**Requirement:** Find the line that contains "## Step-by-step Zap setup". Output it and every line after it to the end of the records, exactly as they appear.

**The data:**

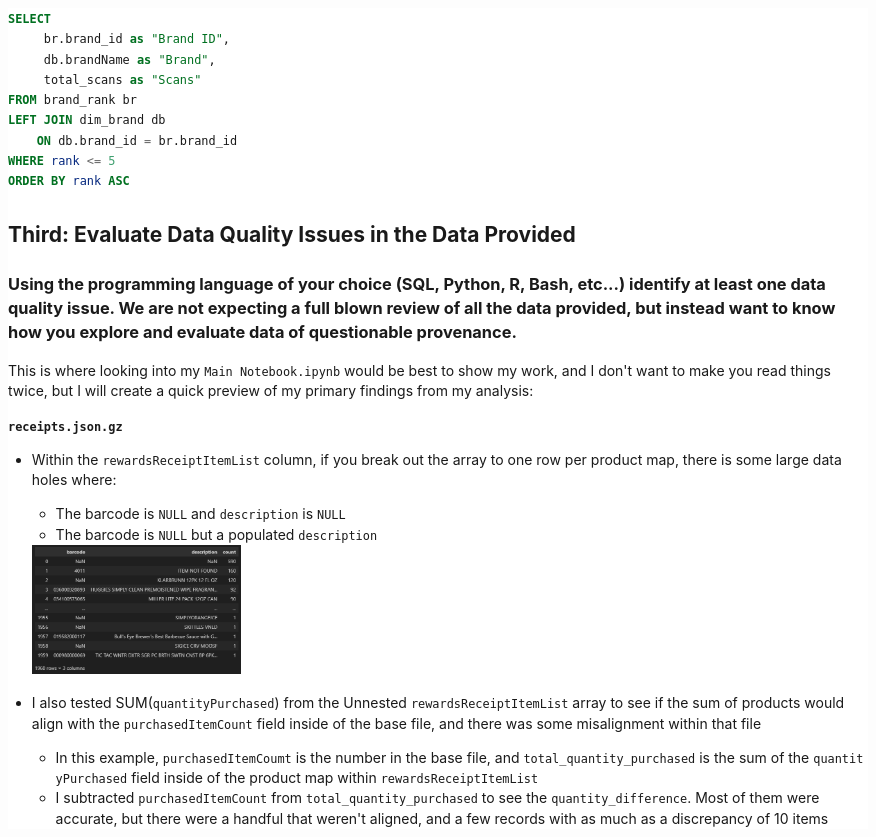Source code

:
 ```sql
SELECT 
     br.brand_id as "Brand ID",
     db.brandName as "Brand",
     total_scans as "Scans"
FROM brand_rank br
LEFT JOIN dim_brand db
    ON db.brand_id = br.brand_id
WHERE rank <= 5
ORDER BY rank ASC
```

## Third: Evaluate Data Quality Issues in the Data Provided

### Using the programming language of your choice (SQL, Python, R, Bash, etc...) identify at least one data quality issue. We are not expecting a full blown review of all the data provided, but instead want to know how you explore and evaluate data of questionable provenance.


This is where looking into my `Main Notebook.ipynb` would be best to show my work, and I don't want to make you read things twice, but I will create a quick preview of my primary findings from my analysis:

**`receipts.json.gz`**
 - Within the `rewardsReceiptItemList` column, if you break out the array to one row per product map, there is some large data holes where:
    - The barcode is `NULL` and `description` is `NULL`
    - The barcode is `NULL` but a populated `description`

    <img src="images\Data Holes Receipts.png" width="25%" alt="Data Holes Recepits">
 - I also tested SUM(`quantityPurchased`) from the Unnested `rewardsReceiptItemList` array to see if the sum of products would align with the `purchasedItemCount` field inside of the base file, and there was some misalignment within that file
    - In this example, `purchasedItemCoumt` is the number in the base file, and `total_quantity_purchased` is the sum of the `quantityPurchased` field inside of the product map within `rewardsReceiptItemList`
    - I subtracted `purchasedItemCount` from `total_quantity_purchased` to see the `quantity_difference`. Most of them were accurate, but there were a handful that weren't aligned, and a few records with as much as a discrepancy of 10 items
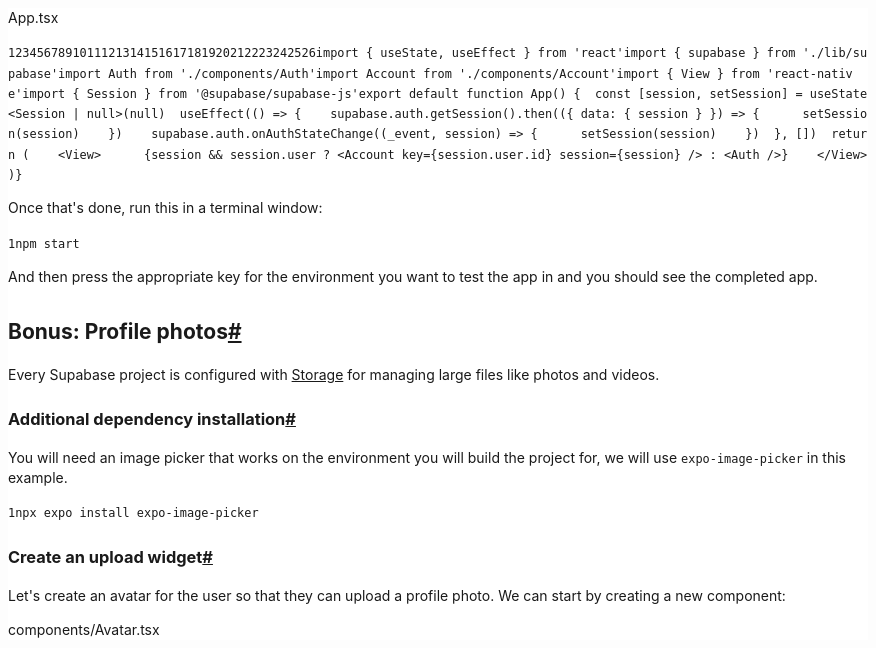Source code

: App.tsx

```
1234567891011121314151617181920212223242526import { useState, useEffect } from 'react'import { supabase } from './lib/supabase'import Auth from './components/Auth'import Account from './components/Account'import { View } from 'react-native'import { Session } from '@supabase/supabase-js'export default function App() {  const [session, setSession] = useState<Session | null>(null)  useEffect(() => {    supabase.auth.getSession().then(({ data: { session } }) => {      setSession(session)    })    supabase.auth.onAuthStateChange((_event, session) => {      setSession(session)    })  }, [])  return (    <View>      {session && session.user ? <Account key={session.user.id} session={session} /> : <Auth />}    </View>  )}
```

Once that's done, run this in a terminal window:

```
1npm start
```

And then press the appropriate key for the environment you want to test the app in and you should see the completed app.

## Bonus: Profile photos[#](#bonus-profile-photos)

Every Supabase project is configured with [Storage](https://supabase.com/docs/guides/storage) for managing large files like photos and videos.

### Additional dependency installation[#](#additional-dependency-installation)

You will need an image picker that works on the environment you will build the project for, we will use `expo-image-picker` in this example.

```
1npx expo install expo-image-picker
```

### Create an upload widget[#](#create-an-upload-widget)

Let's create an avatar for the user so that they can upload a profile photo. We can start by creating a new component:

components/Avatar.tsx

```
```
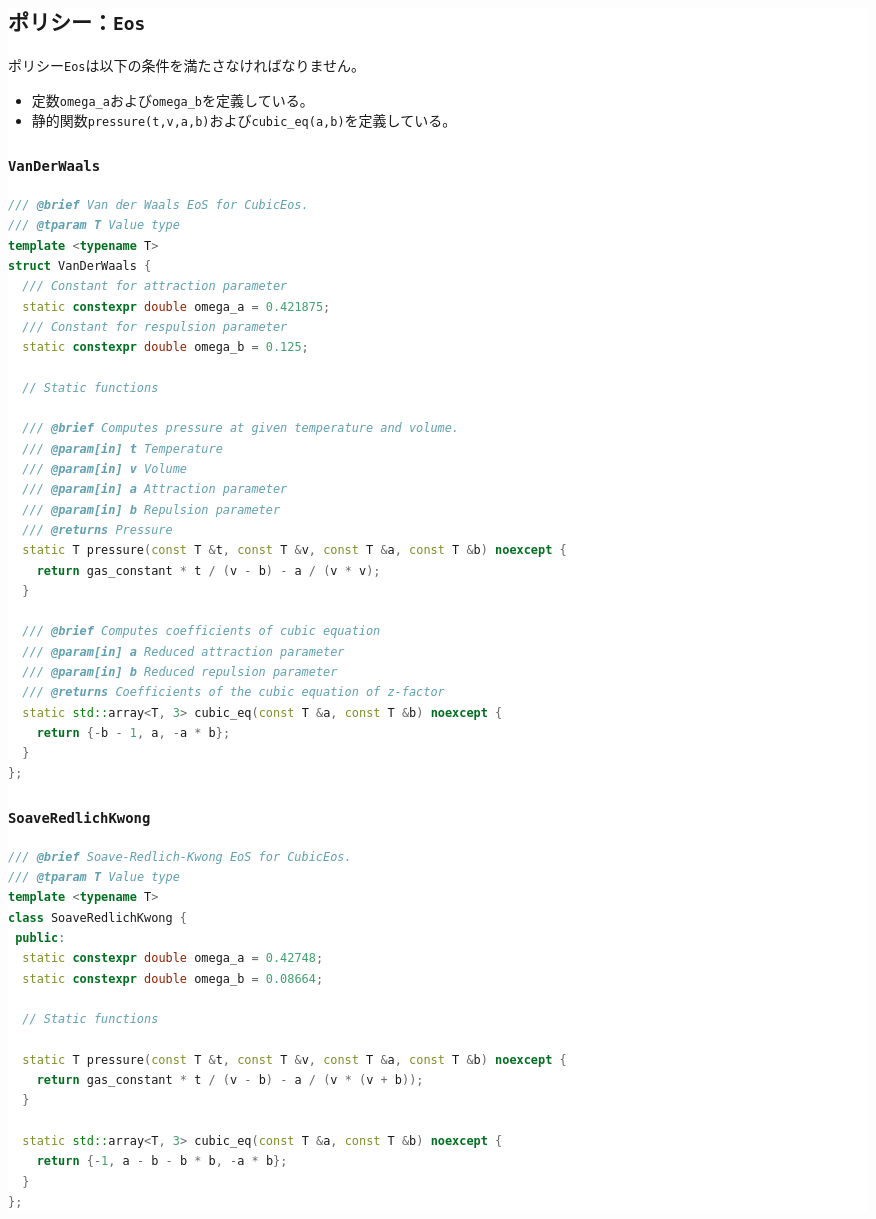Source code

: 
## ポリシー：`Eos`

ポリシー`Eos`は以下の条件を満たさなければなりません。

- 定数`omega_a`および`omega_b`を定義している。
- 静的関数`pressure(t,v,a,b)`および`cubic_eq(a,b)`を定義している。

### `VanDerWaals`

```cpp
/// @brief Van der Waals EoS for CubicEos.
/// @tparam T Value type
template <typename T>
struct VanDerWaals {
  /// Constant for attraction parameter
  static constexpr double omega_a = 0.421875;
  /// Constant for respulsion parameter
  static constexpr double omega_b = 0.125;

  // Static functions

  /// @brief Computes pressure at given temperature and volume.
  /// @param[in] t Temperature
  /// @param[in] v Volume
  /// @param[in] a Attraction parameter
  /// @param[in] b Repulsion parameter
  /// @returns Pressure
  static T pressure(const T &t, const T &v, const T &a, const T &b) noexcept {
    return gas_constant * t / (v - b) - a / (v * v);
  }

  /// @brief Computes coefficients of cubic equation
  /// @param[in] a Reduced attraction parameter
  /// @param[in] b Reduced repulsion parameter
  /// @returns Coefficients of the cubic equation of z-factor
  static std::array<T, 3> cubic_eq(const T &a, const T &b) noexcept {
    return {-b - 1, a, -a * b};
  }
};
```

### `SoaveRedlichKwong`

```cpp
/// @brief Soave-Redlich-Kwong EoS for CubicEos.
/// @tparam T Value type
template <typename T>
class SoaveRedlichKwong {
 public:
  static constexpr double omega_a = 0.42748;
  static constexpr double omega_b = 0.08664;

  // Static functions

  static T pressure(const T &t, const T &v, const T &a, const T &b) noexcept {
    return gas_constant * t / (v - b) - a / (v * (v + b));
  }

  static std::array<T, 3> cubic_eq(const T &a, const T &b) noexcept {
    return {-1, a - b - b * b, -a * b};
  }
};
```


[^1]: van der Waals; J. D. (1873). On the Continuity of the Gaseous and Liquid States (doctoral dissertation). Universiteit Leiden.
[^2]: Soave, Giorgio (1972). "Equilibrium constants from a modified Redlich-Kwong equation of state". Chemical Engineering Science. 27 (6): 1197–1203. doi:10.1016/0009-2509(72)80096-4.
[^3]: Peng, D. Y.; Robinson, D. B. (1976). "A New Two-Constant Equation of State". Industrial and Engineering Chemistry: Fundamentals. 15: 59–64. doi:10.1021/i160057a011.
[^4]: Kyle, B. G. 1999. Checmical and Process Thermodynamics, third edition. Pearson.
[^5]: Kontogeorgis, G. M. and Folas, G. K. 2010. Thermodynamic Models for Industrial Applications. John Wiley & Sons.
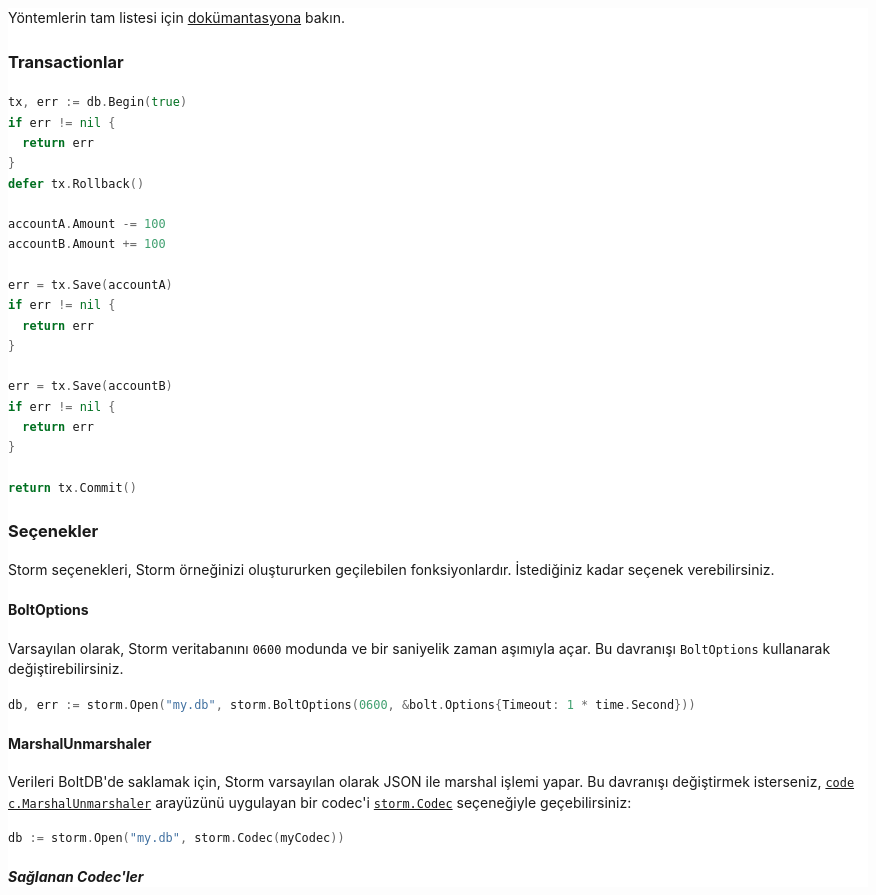 Yöntemlerin tam listesi için [dokümantasyona](https://godoc.org/github.com/asdine/storm#Query) bakın.

### Transactionlar

```go
tx, err := db.Begin(true)
if err != nil {
  return err
}
defer tx.Rollback()

accountA.Amount -= 100
accountB.Amount += 100

err = tx.Save(accountA)
if err != nil {
  return err
}

err = tx.Save(accountB)
if err != nil {
  return err
}

return tx.Commit()
```

### Seçenekler

Storm seçenekleri, Storm örneğinizi oluştururken geçilebilen fonksiyonlardır. İstediğiniz kadar seçenek verebilirsiniz.

#### BoltOptions

Varsayılan olarak, Storm veritabanını `0600` modunda ve bir saniyelik zaman aşımıyla açar.
Bu davranışı `BoltOptions` kullanarak değiştirebilirsiniz.

```go
db, err := storm.Open("my.db", storm.BoltOptions(0600, &bolt.Options{Timeout: 1 * time.Second}))
```

#### MarshalUnmarshaler

Verileri BoltDB'de saklamak için, Storm varsayılan olarak JSON ile marshal işlemi yapar. Bu davranışı değiştirmek isterseniz, [`codec.MarshalUnmarshaler`](https://godoc.org/github.com/asdine/storm/codec#MarshalUnmarshaler) arayüzünü uygulayan bir codec'i [`storm.Codec`](https://godoc.org/github.com/asdine/storm#Codec) seçeneğiyle geçebilirsiniz:

```go
db := storm.Open("my.db", storm.Codec(myCodec))
```

##### Sağlanan Codec'ler
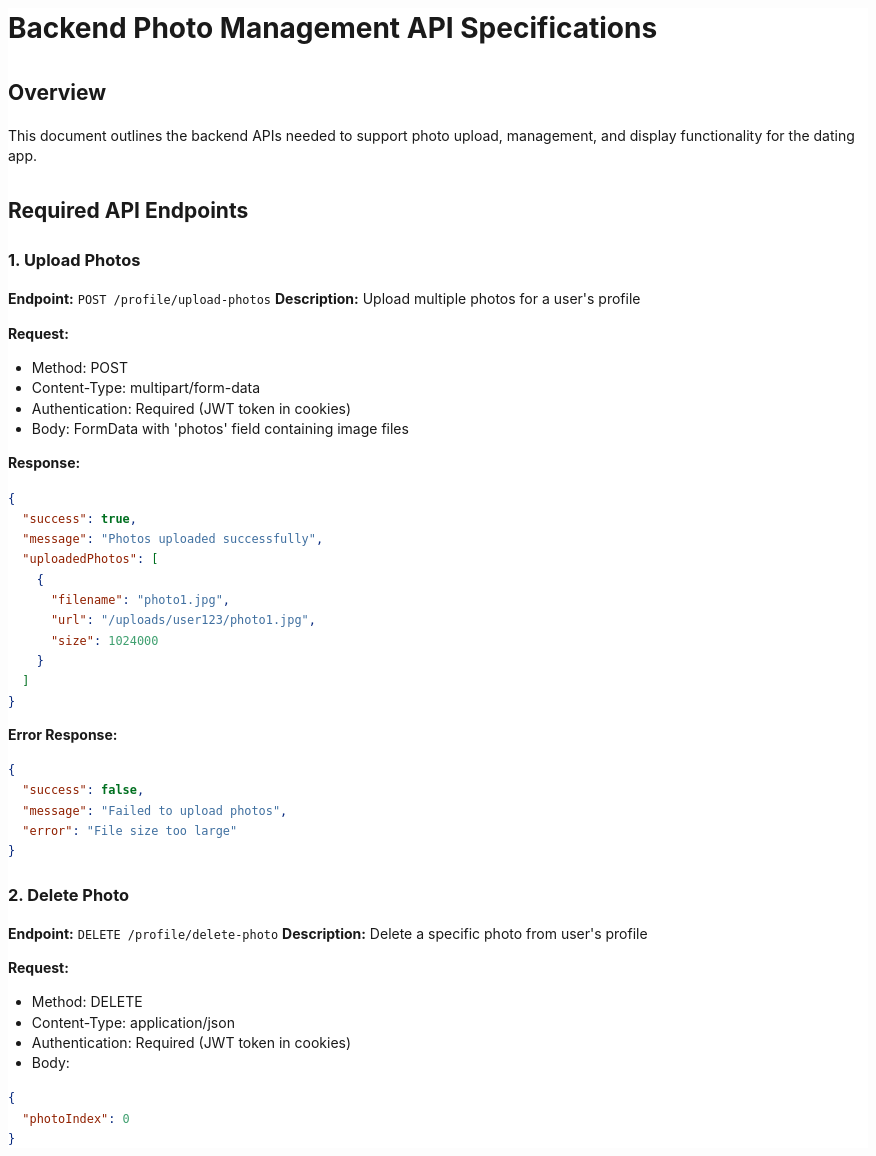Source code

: # Backend Photo Management API Specifications

## Overview
This document outlines the backend APIs needed to support photo upload, management, and display functionality for the dating app.

## Required API Endpoints

### 1. Upload Photos
**Endpoint:** `POST /profile/upload-photos`
**Description:** Upload multiple photos for a user's profile

**Request:**
- Method: POST
- Content-Type: multipart/form-data
- Authentication: Required (JWT token in cookies)
- Body: FormData with 'photos' field containing image files

**Response:**
```json
{
  "success": true,
  "message": "Photos uploaded successfully",
  "uploadedPhotos": [
    {
      "filename": "photo1.jpg",
      "url": "/uploads/user123/photo1.jpg",
      "size": 1024000
    }
  ]
}
```

**Error Response:**
```json
{
  "success": false,
  "message": "Failed to upload photos",
  "error": "File size too large"
}
```

### 2. Delete Photo
**Endpoint:** `DELETE /profile/delete-photo`
**Description:** Delete a specific photo from user's profile

**Request:**
- Method: DELETE
- Content-Type: application/json
- Authentication: Required (JWT token in cookies)
- Body:
```json
{
  "photoIndex": 0
}
```
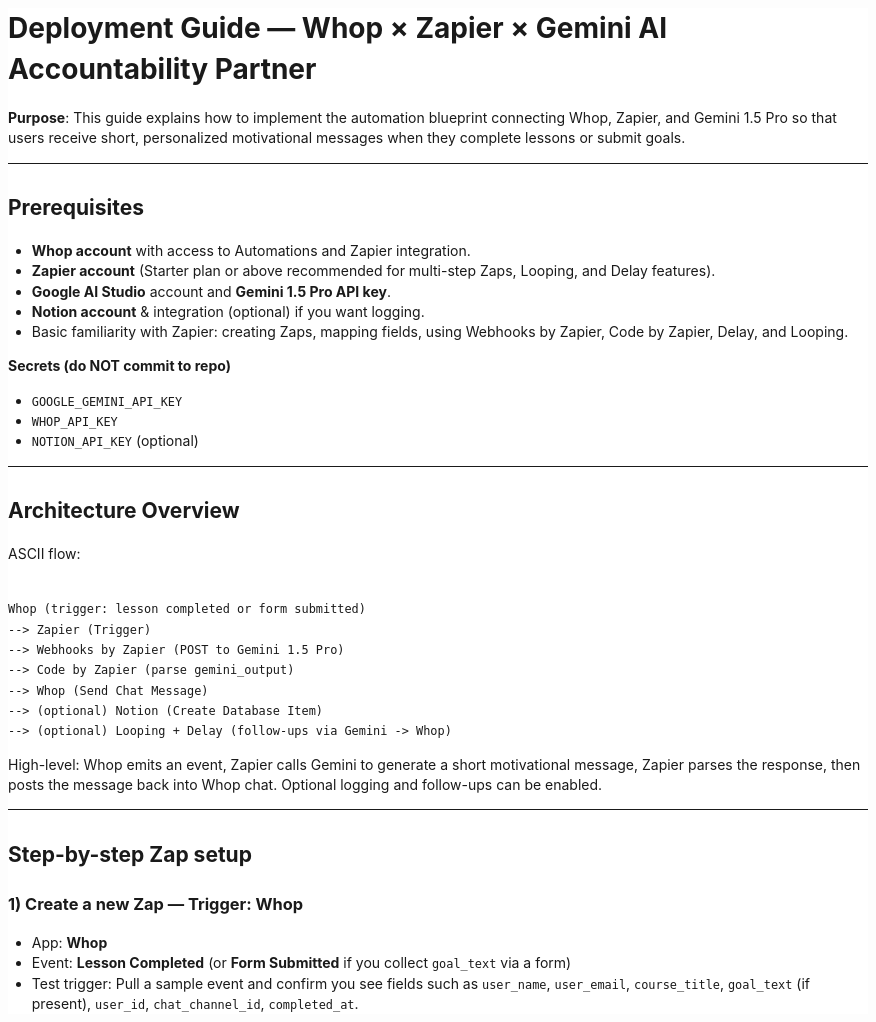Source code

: # Deployment Guide — Whop × Zapier × Gemini AI Accountability Partner

**Purpose**: This guide explains how to implement the automation blueprint connecting Whop, Zapier, and Gemini 1.5 Pro so that users receive short, personalized motivational messages when they complete lessons or submit goals.

---

## Prerequisites

- **Whop account** with access to Automations and Zapier integration.
- **Zapier account** (Starter plan or above recommended for multi-step Zaps, Looping, and Delay features).
- **Google AI Studio** account and **Gemini 1.5 Pro API key**.
- **Notion account** & integration (optional) if you want logging.
- Basic familiarity with Zapier: creating Zaps, mapping fields, using Webhooks by Zapier, Code by Zapier, Delay, and Looping.

**Secrets (do NOT commit to repo)**
- `GOOGLE_GEMINI_API_KEY`
- `WHOP_API_KEY`
- `NOTION_API_KEY` (optional)

---

## Architecture Overview

ASCII flow:

```

Whop (trigger: lesson completed or form submitted)
--> Zapier (Trigger)
--> Webhooks by Zapier (POST to Gemini 1.5 Pro)
--> Code by Zapier (parse gemini_output)
--> Whop (Send Chat Message)
--> (optional) Notion (Create Database Item)
--> (optional) Looping + Delay (follow-ups via Gemini -> Whop)

```

High-level: Whop emits an event, Zapier calls Gemini to generate a short motivational message, Zapier parses the response, then posts the message back into Whop chat. Optional logging and follow-ups can be enabled.

---

## Step-by-step Zap setup

### 1) Create a new Zap — Trigger: Whop
- App: **Whop**
- Event: **Lesson Completed** (or **Form Submitted** if you collect `goal_text` via a form)
- Test trigger: Pull a sample event and confirm you see fields such as `user_name`, `user_email`, `course_title`, `goal_text` (if present), `user_id`, `chat_channel_id`, `completed_at`.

**Solution to this task:**
## Step-by-step Zap setup

### 1) Create a new Zap — Trigger: Whop
- App: **Whop**
- Event: **Lesson Completed** (or **Form Submitted** if you collect `goal_text` via a form)
- Test trigger: Pull a sample event and confirm you see fields such as `user_name`, `user_email`, `course_title`, `goal_text` (if present), `user_id`, `chat_channel_id`, `completed_at`.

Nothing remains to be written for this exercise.